Vicarious Bliss laisse ensuite la place à South Central, un duo de DJ qui envoie du gros son à faire sauter les basses. Le public est déjà bien réactif et assez homogène, de moyenne d’âge 22-25 ans, semblant être constitué surtout d’ex-geeks qui s’en sont sortis. À la fin du set, la chaleur est bien présente, on commence même à pogoter dans la fosse. Il n’est que 19h30 et les lumières se rallument pour offrir à cette salle une scène complètement surréaliste : un écran descend du plafond au dessus du public. Un clip ? une vidéo surprise ? Non. La bande-annonce du prochain Pixar, puis de la pub. De la simple pub prime time, qui n’a de plus rien à voir avec le contexte de la soirée. S’en suit alors un concours aussi improvisé que violent de huées plus ou moins fortes, allant jusqu’à jeter des bouchons ou bouteilles sur l’écran, sur fond d’insultes à l’égard du monde capitaliste (pour l’anecdote, le plus houspillé sera le prochain film Disney sur des chihuahuas). Puis l’image s’efface au milieu d’une phrase : un porte-parole volontaire vient de gravir les gradins pour se positionner en conquérant devant le projecteur. Sous les acclamations, l’écran est rangé. Visiblement, un public motivé qui sait ce qu’il veut. Certains sont venus de loin pour cet évènement à en entendre quelques accents british.

La salle, désormais bien remplie et compacte, plonge dans un délire sans nom à l’extinction des lumières… Une excitation très vite calmée : South Central est de retour pour massacrer les oreilles dans une seconde première partie plus bruyante, plus huée surtout. Deuxième séquence surréaliste de la soirée : chacun choisit son camp, entre le groupe de ceux qui affichent un majeur ostentatoire puis s’assoient sous les beats assaillants, en plein milieu de la fosse, ou ceux qui pour 50 euros prennent à coeur ce qu’on leur donne. La réunification pointe son nez avec les samples de Rage Against The Machine mais est éphémère. La lassitude gagne du terrain face au set rébarbatif. Puis Vicarious Bliss revient pour sauver l’affaire, en vain. Non pas qu’il soit mauvais, au contraire, mais la frustration est plus que palpable. Peut-être un peu par provocation, il tente des samples répétant  » vous êtes des animaux « ,  » vous allez tous crever « , ce qui deviendra vrai une heure plus tard. La sauce ne prend pas, trop fort, trop d’attente.

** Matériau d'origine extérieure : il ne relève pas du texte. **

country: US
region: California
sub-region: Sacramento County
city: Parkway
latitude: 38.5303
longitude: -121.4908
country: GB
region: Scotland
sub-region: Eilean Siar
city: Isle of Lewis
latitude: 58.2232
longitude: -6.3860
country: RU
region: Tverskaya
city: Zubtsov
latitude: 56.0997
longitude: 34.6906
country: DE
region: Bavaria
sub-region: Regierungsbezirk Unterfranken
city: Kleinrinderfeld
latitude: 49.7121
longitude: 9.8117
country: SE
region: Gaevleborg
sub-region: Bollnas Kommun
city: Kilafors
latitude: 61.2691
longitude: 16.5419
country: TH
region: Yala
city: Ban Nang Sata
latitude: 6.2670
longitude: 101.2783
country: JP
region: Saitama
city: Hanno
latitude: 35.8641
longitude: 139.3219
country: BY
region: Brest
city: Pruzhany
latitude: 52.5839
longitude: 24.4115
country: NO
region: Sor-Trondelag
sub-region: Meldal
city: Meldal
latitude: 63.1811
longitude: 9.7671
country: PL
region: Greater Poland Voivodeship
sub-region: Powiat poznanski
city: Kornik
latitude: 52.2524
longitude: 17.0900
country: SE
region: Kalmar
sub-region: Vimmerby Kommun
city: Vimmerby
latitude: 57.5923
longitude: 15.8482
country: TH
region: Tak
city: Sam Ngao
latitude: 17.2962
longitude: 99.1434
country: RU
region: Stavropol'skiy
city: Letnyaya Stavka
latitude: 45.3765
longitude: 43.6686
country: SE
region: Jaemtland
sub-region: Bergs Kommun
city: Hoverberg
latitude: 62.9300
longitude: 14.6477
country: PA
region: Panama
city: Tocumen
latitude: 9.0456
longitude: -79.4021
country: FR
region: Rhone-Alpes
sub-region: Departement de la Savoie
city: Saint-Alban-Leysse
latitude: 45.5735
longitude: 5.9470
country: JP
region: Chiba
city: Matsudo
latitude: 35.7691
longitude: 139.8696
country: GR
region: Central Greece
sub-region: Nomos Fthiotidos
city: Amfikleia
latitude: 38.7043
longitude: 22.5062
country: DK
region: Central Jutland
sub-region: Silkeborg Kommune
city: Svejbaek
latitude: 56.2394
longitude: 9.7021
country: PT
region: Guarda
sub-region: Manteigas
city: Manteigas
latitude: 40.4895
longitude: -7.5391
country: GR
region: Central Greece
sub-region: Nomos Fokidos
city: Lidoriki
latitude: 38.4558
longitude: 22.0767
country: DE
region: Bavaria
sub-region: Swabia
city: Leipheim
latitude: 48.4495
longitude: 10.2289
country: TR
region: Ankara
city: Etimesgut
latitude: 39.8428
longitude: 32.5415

Une pause survient pour les tympans, pour que soient évacués celui qui a ingurgité trop d’alcool au premier rang et ce jeune qui a surestimé sa résistance face à ce qu’il vient de fumer pendant deux heures. Finalement, les lumières s’éteignent dans un vacarme tonitruant. Une vague de 20 000 volts transperce la foule pendant qu’une partie du décor à l’effigie du dernier album, Invaders Must Die, apparait sous les projecteurs avec les premiers beats de World’s On Fire . Pour les fans de première heure, les souvenirs musicaux adolescents remontent à la surface pour les prendre à la gorge.

_img3011-2Les 80 minutes de boucherie qui vont suivre sont à peine descriptibles par la langue française. Dès les premières secondes, l’individu en tant qu’être indépendant a disparu au profit d’une bouillie de muscles énervés, de sueur, de puissance violente, de cris de souffrance. Non, de bonheur. Non de souffrance. L’éclairage est épileptique. Noir. Blanc. Orange. Les deux chanteurs Maxim Reality et Keith Flint sont survoltés et vomissent leur punch non-stop en courant et sautant partout.

Prenez votre concert de Pleymo le plus violent, ou votre meilleur Muse et vous y êtes. C’est comme si on avait accumulé 10 ans d’attente et de puissance survitaminée, et qu’on l’avait libérée d’un seul coup. Même le haut des gradins est en feu. La fosse est hurlante, bondissante dans une transe inhumaine. Le batteur et le guitariste semblent monstrueusement inépuisables, auprès de Liam Howlett (le fondateur en 1990) : en chef d’orchestre au centre, derrière ses synthés, samplers et Mac, il est peut-être le seul qui soit à peu près lucide ici.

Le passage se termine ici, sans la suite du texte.